İstanbul kararı geciktirilmemeli
İstanbul Belediye Başkanlığı'nın kaybı, Ak Parti içinde büyük yara... Ekrem İmamoğlu'nin belediye başkanlığı makamına oturur oturmaz yaptığı ilk iş kayıtların kontrole alınması. "Yandaş" kesimin hep yiye geldiği söyleniyordu.
İBB Meclisi'nde ağırlık Ak Partililerin. İlk engellemek istedikleri, bilgilerin kopyalanması. Hemen mahkemeye koştular ve istedikleri kararı çıkarttırdılar. Neden korktukları biliniyordu. Zaten mahkemeye koşan iki kişiden biri imarla ilgili komisyon üyesi... Bari bir başkasına itiraz ettirselerdi. Şüpheleri üzerlerine çekecek hareketlerden de sakınmıyorlar.
Şimdi öğreniyoruz ki, 2014'ten 2018'e kadar İBB Meclisi'nin yaptığı toplantılarda, bu meclisin İmar ve Bayındırlık Komisyonu'nda 8 bin 470 imar teklifi görüşülmüş. Başka komisyonlarda görüşülenler ise ikili hanelerle ifade edilebiliyor.
Ak Parti'nin 2014-2018 yılları arası belediye başkanları, bu imar rakamını muhakkak bir kanunî zemine oturtacaklardır. Ama insanların zihnindeki soruların cevabı olacağını sanmıyorum.
1994'ten bu yana Ak Parti iktidarda. Belediye başkanlarının bütün icraatı mercek altına alınmalıdır. Bu, Ak Parti'nin kendisi için de gerekli. Bakın temize çıktık, diyebilmeliler.
"Cumhurbaşkanı" R. T. Erdoğan, 31 Mart Mahallî İdareler seçiminde, neden kaybettiklerini ve neden kazandıklarını masaya yatırmak için partisinin il başkanlarını ve belediye başkanlarını, MKYK üyelerini Kızılcahamam'da topladı.
O toplantıda Binali Yıldırım yoktu. Denecek ki; o belediye başkanı değil, parti yönetiminde de yok. Niçin gelsin!
Ama o, İstanbul Belediye başkan adayı (idi). "Oylarda oynama oldu, usulsüzlükler oldu. Bizim şu an gönlümüzün belediye başkanı." demeleri gerekmez miydi?
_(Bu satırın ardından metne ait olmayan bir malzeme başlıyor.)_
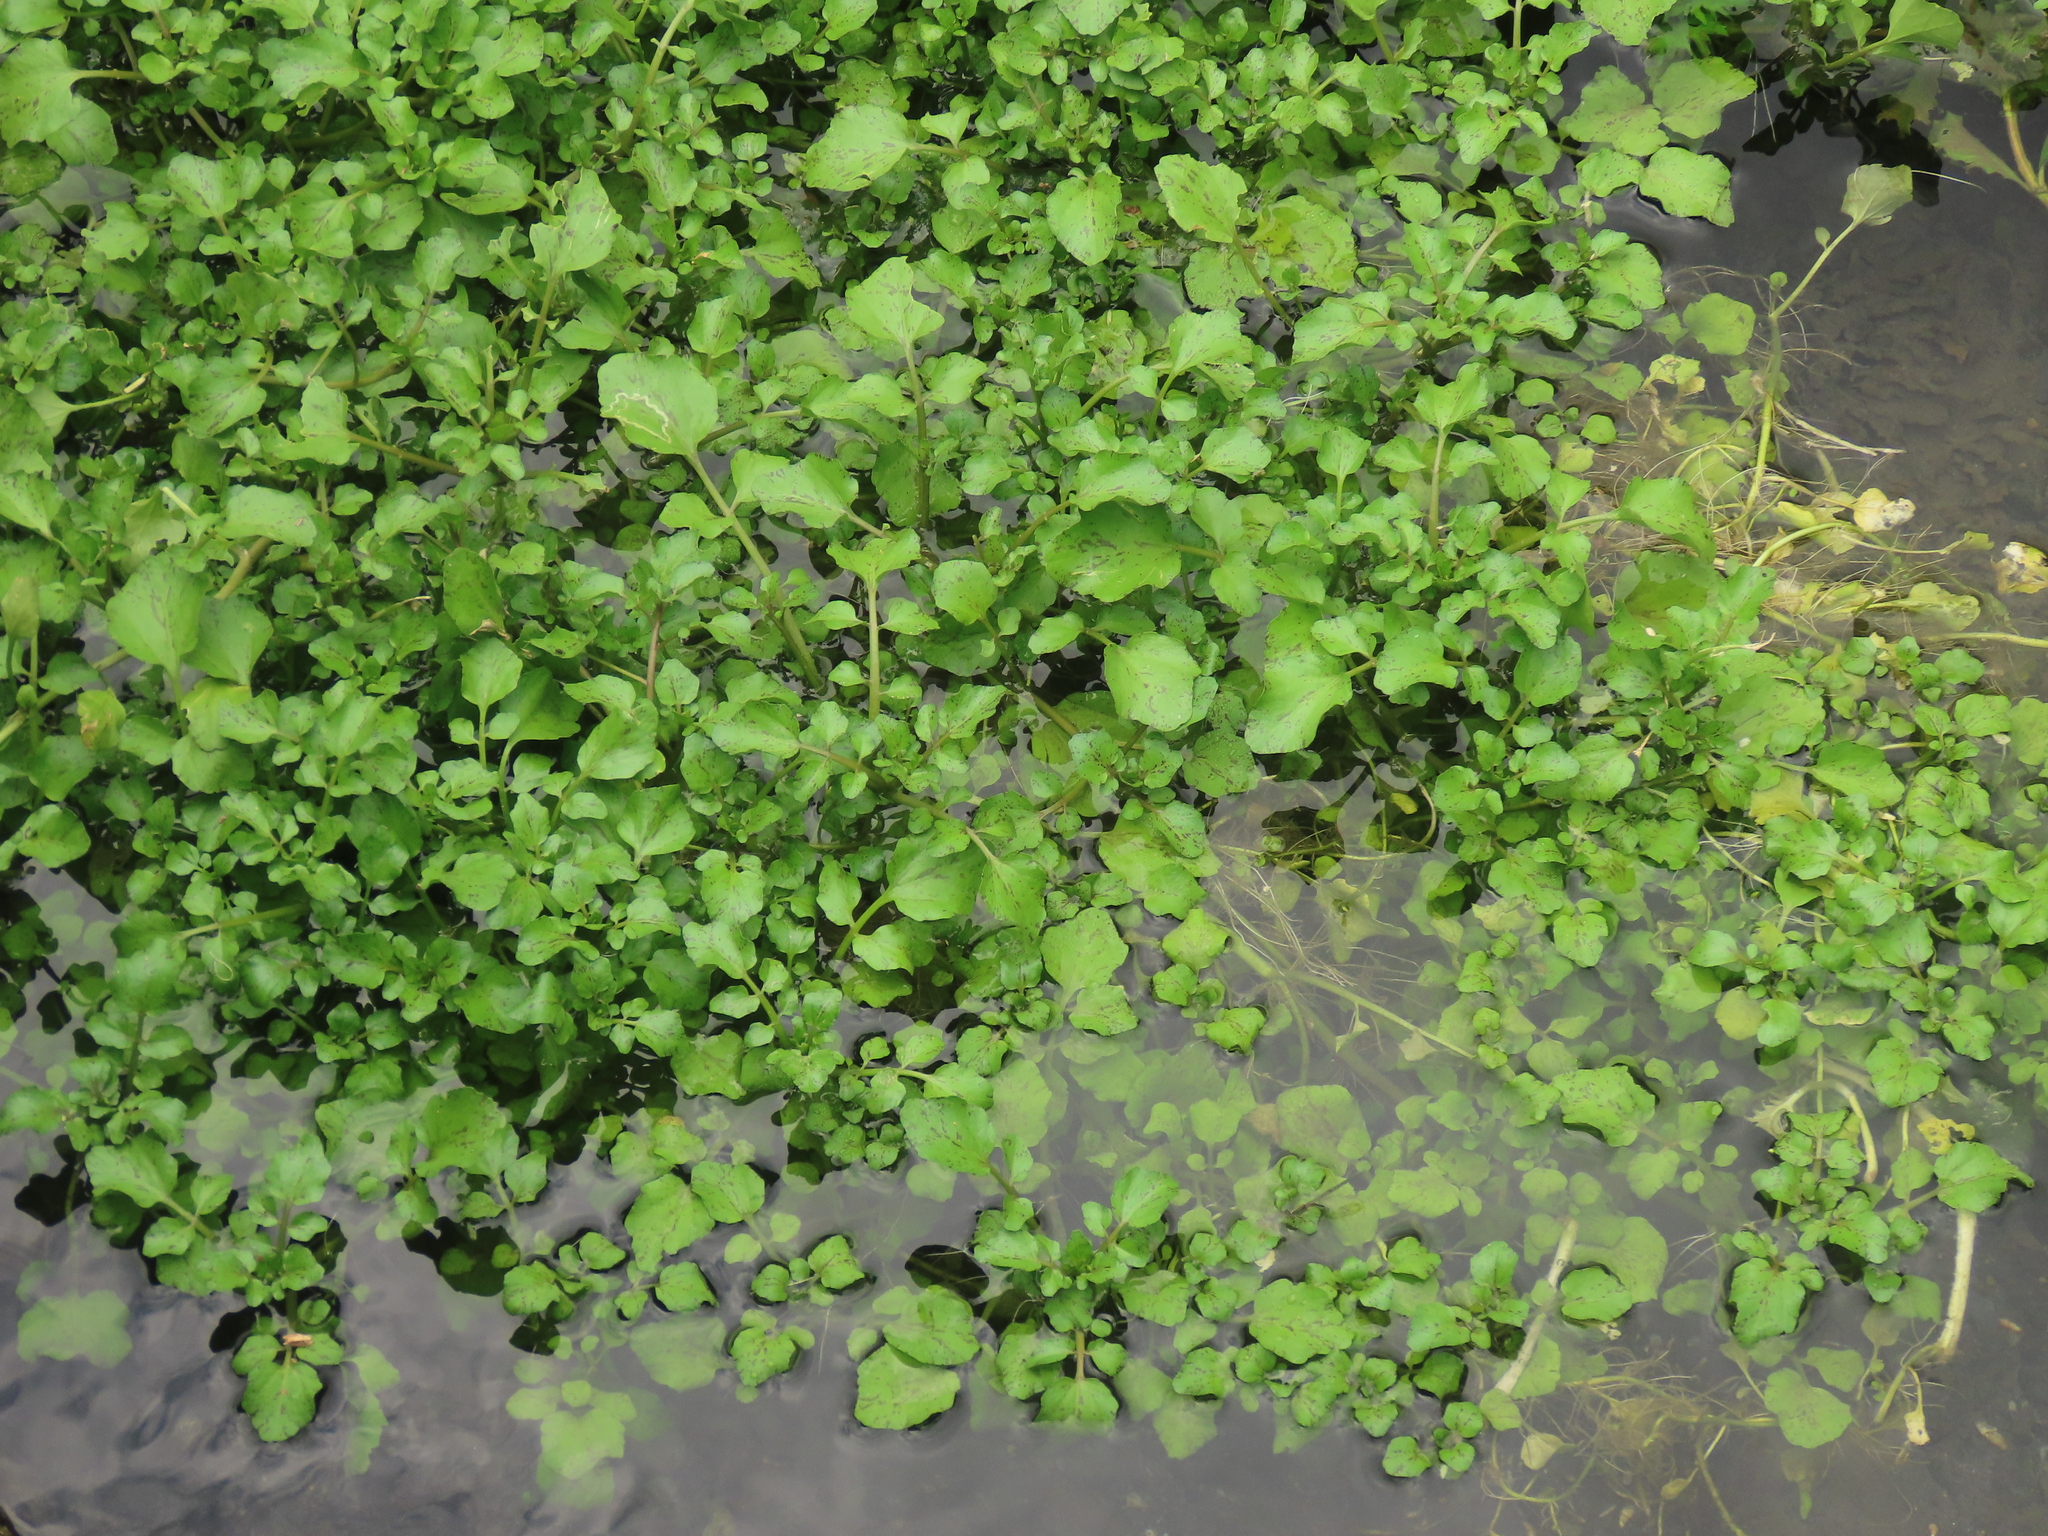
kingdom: Plantae
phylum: Tracheophyta
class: Magnoliopsida
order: Brassicales
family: Brassicaceae
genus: Nasturtium
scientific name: Nasturtium officinale
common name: Watercress
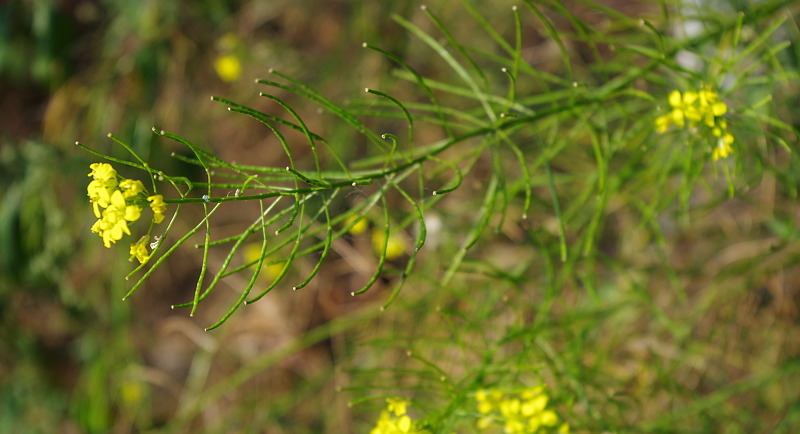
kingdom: Plantae
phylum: Tracheophyta
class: Magnoliopsida
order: Brassicales
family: Brassicaceae
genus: Erysimum
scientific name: Erysimum cheiranthoides
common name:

Ekrem İmamoğlu, hiç ara vermeden hemen yarın seçim yenilenecekmiş gibi faaliyetlerini yürütüyor. Gitmediği yer yok.
Aklımdan geçiyor... Binali Bey ve Ekrem Bey, birlikte bir derbi maçında görünseler. Seyircinin tavrı nasıl olur acaba? Maçlarda, şimdiye kadar, Ak Parti ile bağlantılı takım/takımların bir iki maçı dışında, Ak Parti argümanlarıyla tezahürat yapıldığını görmedik.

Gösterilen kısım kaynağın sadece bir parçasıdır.